The chairman of the Oireachtas Sports Committee has appealed for calm in the increasingly bitter dispute over the resignation of Olympic boxing coach Billy Walsh.
Fine Gael TD John O’Mahony will chair a meeting of the committee on Wednesday which has cleared its agenda to deal with the issue.
Both the Irish Amateur Boxing Association (IABA) and Sport Ireland, which have been trading criticisms and contradictions over the fiasco, have accepted invitations to attend.
Mr O’Mahony said it was important that both sides get to air their accounts in an independent forum and the committee would “give it as long as is needed”.
“There’s been a lot of to-ing and fro-ing and allegation and counter-allegation so it’s about getting to the bottom of things,” he said. “As somebody who has been involved in sport all my life, I can see how issues can get out of control.
“I think the committee is a good forum for allowing, in a very calm fashion, for each organisation to put forward their views and the events as they see them having happened. It is impotant that calm waters be thrown on this.”
It has not been confirmed who will represent the organisations at the meeting.

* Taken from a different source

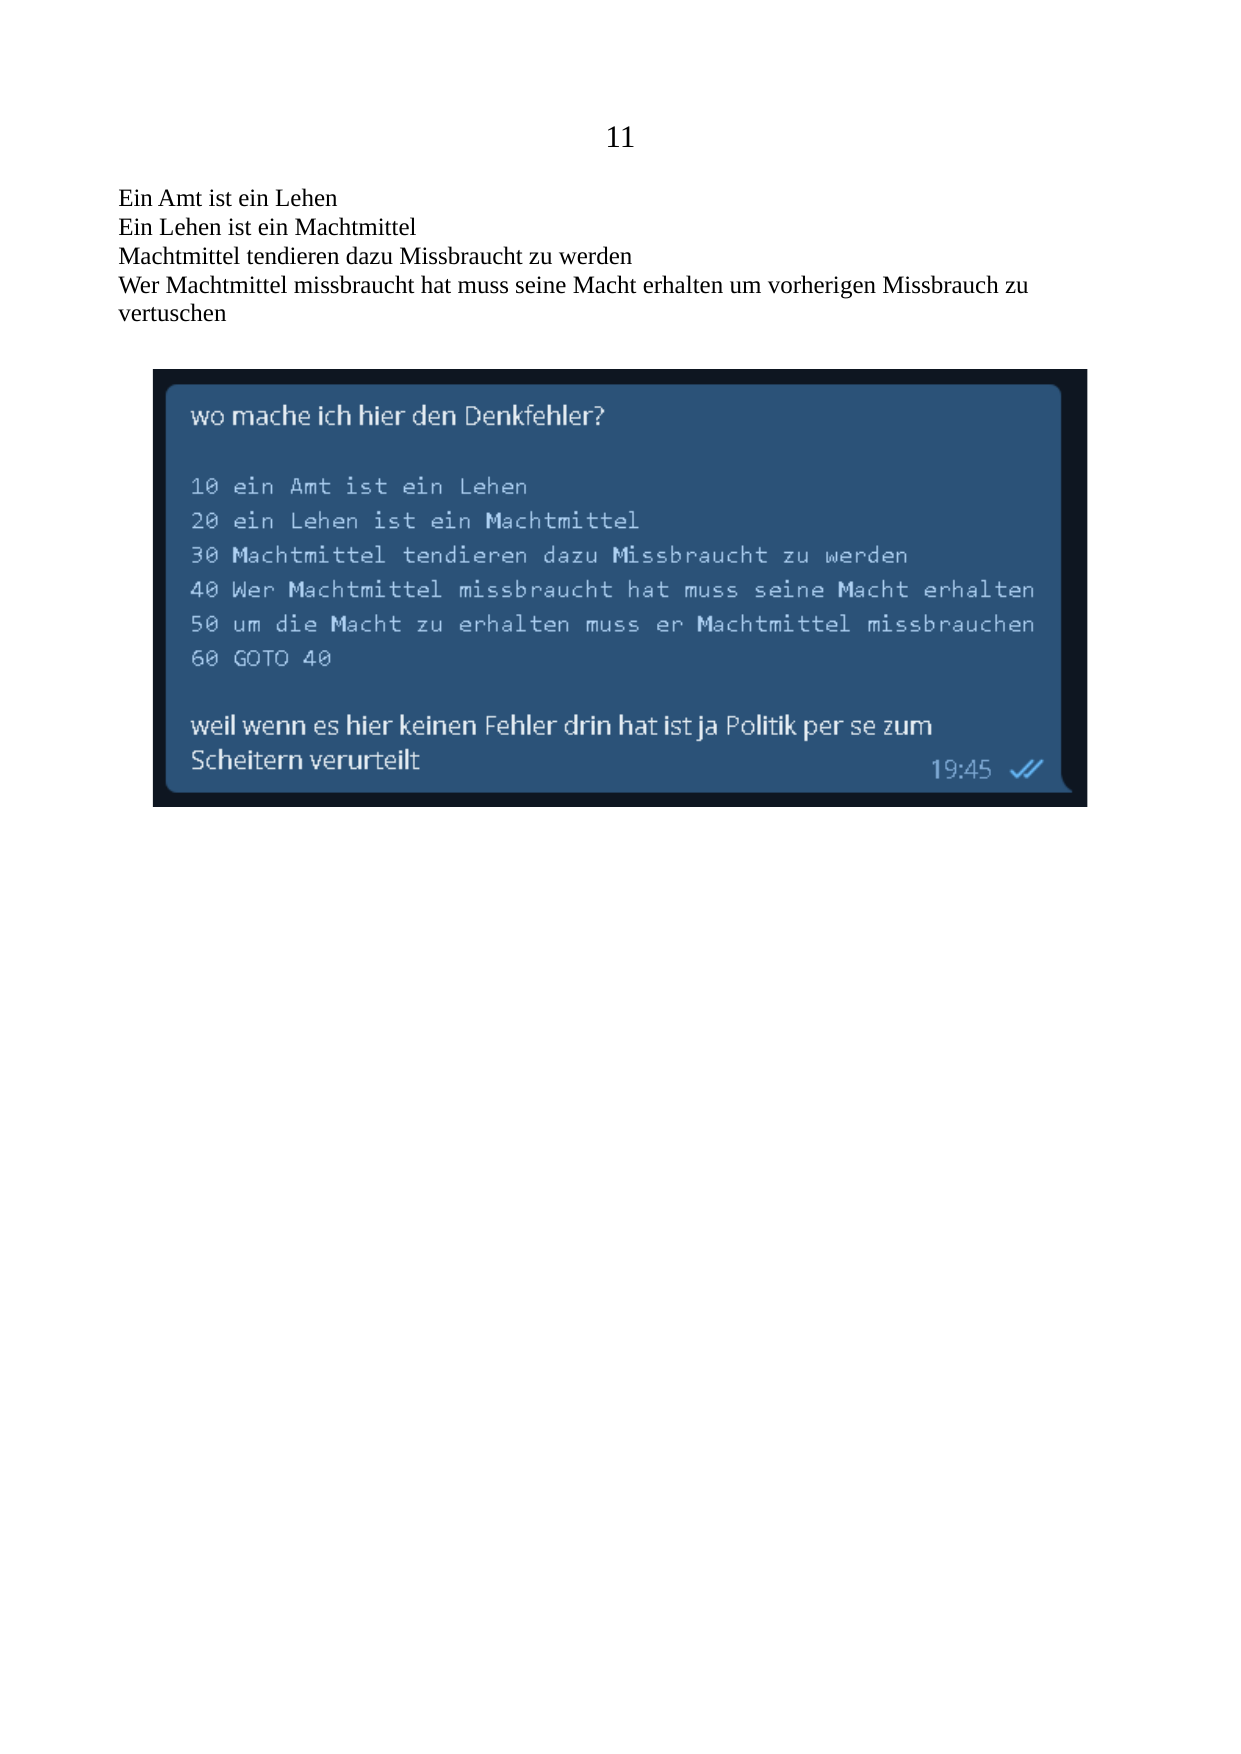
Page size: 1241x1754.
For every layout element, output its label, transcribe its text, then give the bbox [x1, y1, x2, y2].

In its latest statement on the dispute, which came after the invitations to meet were issued, the IABA called on Sport Ireland chairman Kieran Mulvey to withdraw remarks he made about the way the IABA had conducted itself.
“We will vigorously defend the disgraceful allegations made by Sport Ireland, both directly in our future interactions with the agency, and reserve the right to take whatever further action we deem appropriate,” the statement said.
Mr O’Mahony last nightsaid the make-up of the delegations had not been received yet.
“All I know is that both Sport Ireland and the IABA accepted the invitation immediately,” he said.
He said that, as well as reviewing the events to date, he would also be seeking assurances that processes were in place to prevent a repeat.
“It’s now too late for Billy Walsh but key will be what plans they have to avoid this ever happening again,” he said. “Everybody has to move on. Rio is coming up next year. What’s important here is the Irish boxers and that their preparations are not in any way affected.
“No matter what differences might be between the IABA and Sport Ireland, I think both of them want the same aim and that is to have as much success for Irish athletes and in this case for Irish boxers. I think the whole nation would want that, so it’s about outlining how they intend to see that that happens.”
Tensions have existed between the IABA and Sports Ireland for a number of years but intensified after the successful 2012 Olympics when a review suggested the High Performance Unit might separate from the IABA to allow it greater autonomy.
Mr Walsh has been adamant that it was the IABA’s attempts to further restrict his autonomy in his new contract that led to his departure. The IABA claimed negotiations floundered over financial demands.